Scaling with character level represents the character getting broadly better at adventuring, particularly the class's abilities.
Enemies being statted as minions represent them being far below the party in general combat ability, and, for whatever reason, fighting all-out against them for a shot at slowing them down or harming them in whatever way they can, consequently leaving themselves open to killing blows, having very fragile morale, or whatever, such that they're easily knocked out of the fight. The exact same enemies, facing a much lower-level parties could be fighting them on equal footing, and represented by standard blocks, or against an even less experienced party, could toy with them, pulling off otherwise low-percentage tricks that'd never work against an equal, as represented by a Solo or Elite stat block.
None of that is actually unrealistic, counter to genre, or bad at representing the world. It's just designed around the actual focus of the game: the PCs.
A detailed simulation of all the factors that make a monster that gave you a terrifying battle by itself when you were just starting out, but now you mow through hordes of them, would be downright prohibitive. D&D has consistently failed in giving one set of stats that actually deliver a powerful 1-vs-party threat at low level, and a credible threat at mid level, and then a trivially dispatched but not trivial, threat at high level. It's not impossible, it'd just require a lot of detail, different-level combat maneuvers, rules for toying with lesser enemies, or making desperate attack against greater ones, overwhelming situational modifiers, etc, etc....

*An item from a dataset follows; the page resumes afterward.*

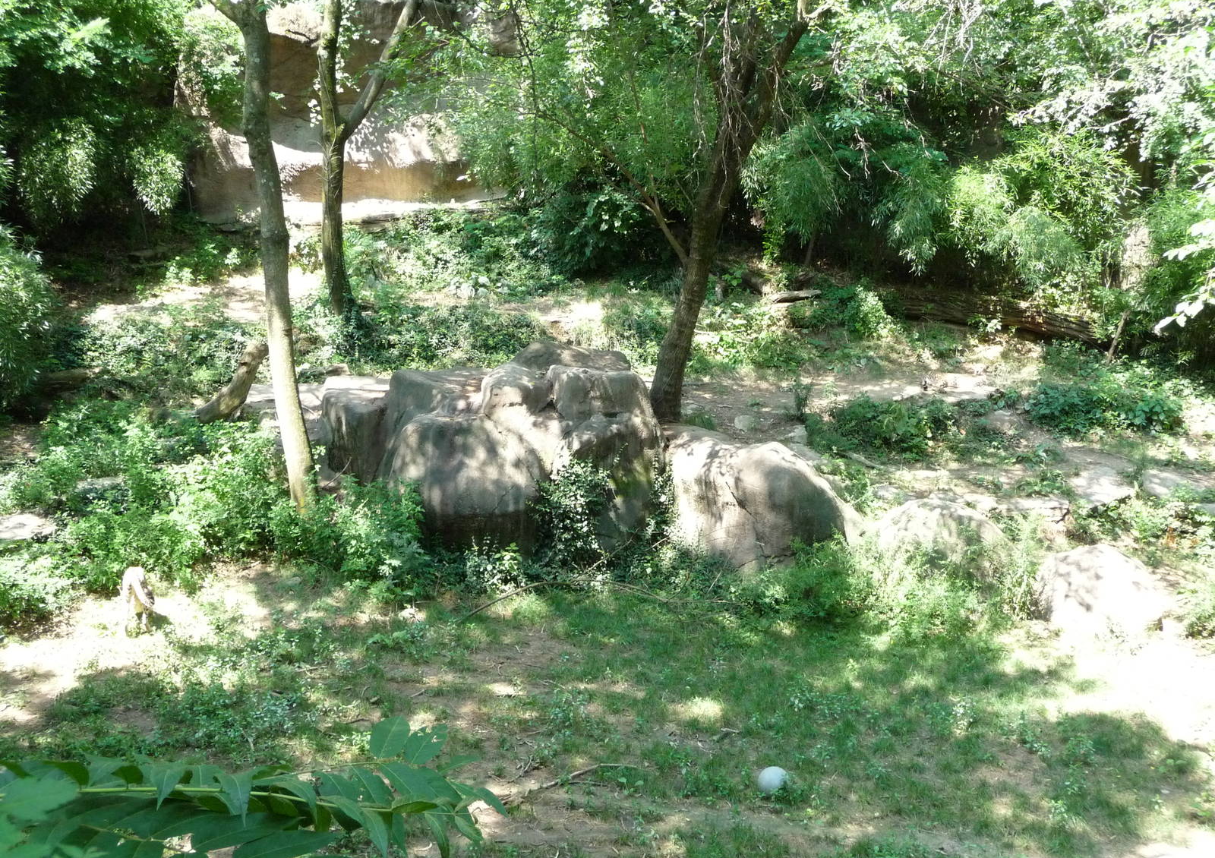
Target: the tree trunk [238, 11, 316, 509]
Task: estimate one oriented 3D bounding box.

As above, that might work, in a far more detailed and nuanced simulation. One not, for instance, limited to the flat distribution curve of the d20.
Aside from 'fictional reality' being a bit of an oxymoron, fictional settings aren't that consistent - particularly, not that kind of consistent. All orcs using the same stat blocks isn't consistency, it's a simplification for playability. A representation of 'the world' where the orcs aren't existentially mooks and the PCs not Heroes, would have each orc unique and modeled in the same level of detail as a PC. When the PCs encounter a particularly bad-ass orc leader at first level and he nearly takes them down single-handed, then, later, having undergone rapid leveling, the PCs take him on again, he wouldn't, if the game were faithfully modeling some imaginary objective reality, have the same stats, maybe the orc wouldn't have had as much experience as the PCs in the meantime, but time as passed and he may have gained a level or switched to different gear or picked up a new trick or even have something he's been working on in hopes of a rematch...
Ultimately, a TTRPG is a game, not a simulation. And whether the DM wants to focus on challenging the players, craft a story that the players hve staring (or secondary) roles in, or present a world for the players to explore, it all happens through the PCs, making them the focal point, if not the focus. Even if the PCs aren't the whole point, they're the point of view.